You Glow, Girl!

As abstract painter and author Leslie Masters celebrates a half-century teaching at the BBAC, her quest to capture colors continues — and the brighter, the better
Leslie Masters, 83, captures the American West, one of her favorite regions. She has been a faculty member at the Birmingham Bloomfield Art Center in Birmingham since 1968.

During a recent lunch break with her students at the Birmingham Bloomfield Art Center (BBAC), Leslie Masters was the star, decked out in her favorite look —  shocking-pink round glasses, a fuchsia sweater, brightly colored pants, and pink tennis shoes.

She had just hung the final painting for her new show, a 50-year retrospective of her work. After two years of planning, which included creating a scale model of the space to map out where all of her pieces would go, she was thrilled to see it come together.

A few nights later, the BBAC gallery was filled with art lovers who’d come to take it all in. “It was exciting,” the artist says. “The opening was mobbed. I saw so many people I hadn’t seen in a long time.”

At a hard-to-believe 83 years, the sprightly artist’s upbeat personality is as vibrant as her acrylic paintings. Her large-scale works, many inspired by trips to the American West, reverberate with the sparkling light of the cliffs and canyons of Arizona, Colorado, and Utah, making an observer feel like they’re inside the painting.

With a Bachelor of Fine Arts degree (magna cum laude) from Indiana University and a Master of Arts (summa cum laude) from the University of Michigan, Masters spent years developing her knowledge of color theory. One of her discoveries was that scientifically correct color relationships aren’t visually accurate and, therefore, most accepted theories were of little help to painters. Colored light and colored pigments are two different systems, she says.

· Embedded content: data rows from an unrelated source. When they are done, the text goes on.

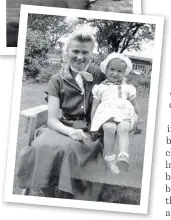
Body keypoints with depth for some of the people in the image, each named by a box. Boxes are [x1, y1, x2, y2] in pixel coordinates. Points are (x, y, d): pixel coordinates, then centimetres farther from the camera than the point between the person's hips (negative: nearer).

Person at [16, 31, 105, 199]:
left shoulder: (99, 76, 4)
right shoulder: (58, 80, 6)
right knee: (41, 146, -32)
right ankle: (49, 197, -10)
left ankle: (71, 197, -14)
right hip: (64, 127, 2)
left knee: (66, 148, -36)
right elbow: (52, 119, -4)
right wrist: (70, 131, -25)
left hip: (90, 130, -2)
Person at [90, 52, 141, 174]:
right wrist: (92, 125, 9)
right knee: (109, 128, -35)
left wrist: (138, 122, 16)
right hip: (106, 113, 0)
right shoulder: (100, 88, 21)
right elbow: (94, 106, 17)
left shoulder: (127, 88, 23)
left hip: (124, 114, 1)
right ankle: (109, 157, -29)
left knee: (123, 129, -34)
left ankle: (123, 157, -49)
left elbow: (136, 106, 24)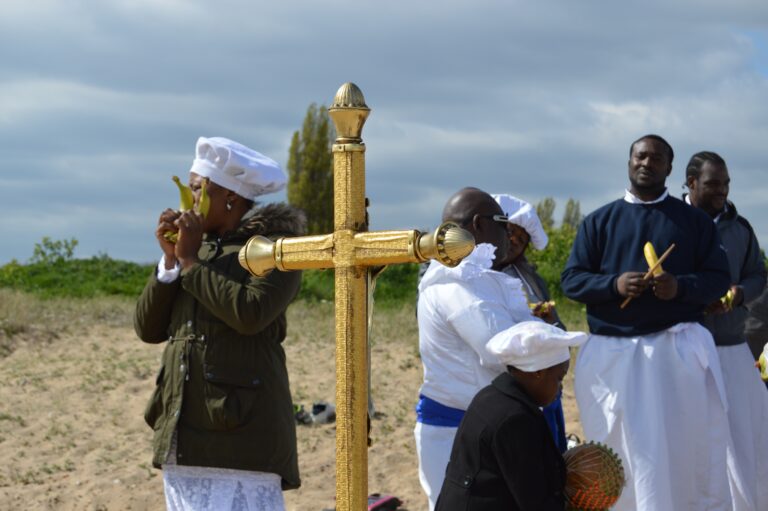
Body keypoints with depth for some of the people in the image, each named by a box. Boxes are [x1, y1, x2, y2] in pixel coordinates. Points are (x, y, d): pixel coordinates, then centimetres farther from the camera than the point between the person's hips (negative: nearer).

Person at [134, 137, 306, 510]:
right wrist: (171, 259, -1)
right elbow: (148, 329, 11)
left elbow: (250, 313, -21)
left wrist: (191, 261, -10)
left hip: (239, 426, -7)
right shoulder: (196, 246, 16)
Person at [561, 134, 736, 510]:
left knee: (687, 453, -2)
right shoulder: (598, 222, 11)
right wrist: (614, 284, -15)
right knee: (621, 456, 2)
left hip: (678, 350, -1)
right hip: (612, 354, 1)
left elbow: (719, 279, 4)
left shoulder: (695, 220, 9)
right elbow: (571, 280, 5)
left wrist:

“I live every day and enjoy as much as I can,” Leslie Masters says. “A long time ago, I made up my mind I would be happy and always look for the joy.” That joy pervades her work, say art critics. “Capturing the spirit of a place is still my love and passion,” she adds.

Masters experimented with various pigment mixtures to find paint that made the brightest colors, leading to her development of a three-dimensional, visually correct color wheel painted on Plexiglas, which she uses as a basis for her teaching, along with her book, How to Paint a Rainbow: The Complete Artist’s Workbook for Acrylics, Oils, and Watercolors, published in 1993 and now in its second printing (the book is available at the BBAC).

For Masters, her retrospective represents a lifetime of chasing the light, perfecting the hues, and collecting great stories along the way. She has painted in southern France, “where the light is very bright,” and Italy, “where the light is golden.” She has brought her students to paint with her in those countries many times. In the U.S., she says she sketched scenes from photos she took during a harrowing Colorado rafting trip (not while paddling, of course).

“I like to paint places I’ve been,” Masters says, “but I’m also happy just to see the colors when they’re put next to each other. I want to get my colors as bright as they can be, at the same value. They get that shimmer, that dazzle. It makes them vibrate against each other.”

Over the years, the Ypsilanti resident has taught painting and color theory at the College for Creative Studies, the University of Michigan–Dearborn, and Mercy College (now the University of Detroit Mercy). Since 1968, she has been a faculty member at the BBAC, including serving an 11-year stint as assistant director. She also teaches and paints in her Ypsilanti studio, which features a whole wall of windows through which Masters can gain inspiration as she watches glorious sunsets over Ford Lake.

A PASSION FOR COLOR AND PLACE Clockwise from left: Artist Leslie Masters contemplates her work; a painting that features Masters’ renowned and unique glow; Masters mixes colors; and her tools of the trade.

 

When she paints, Masters gets lost in Bach or other romantic classical music. Just for fun, the artist — also an accomplished flutist — plays with an 18- to 20-member musical group, the Brain Plasticity Ukulele Collective, which performs for the senior living community at Glacier Hills in Ann Arbor once a month (and sometimes they’re hired for paying gigs, Masters adds).

“I keep learning new things. I play by ear and do improv. I live every day and enjoy as much as I can. A long time ago, I made up my mind I would be happy and always look for the joy.”

IN THE SPOTLIGHT Recently, the BBAC showcased a 50-year retrospective of Leslie Masters’ work.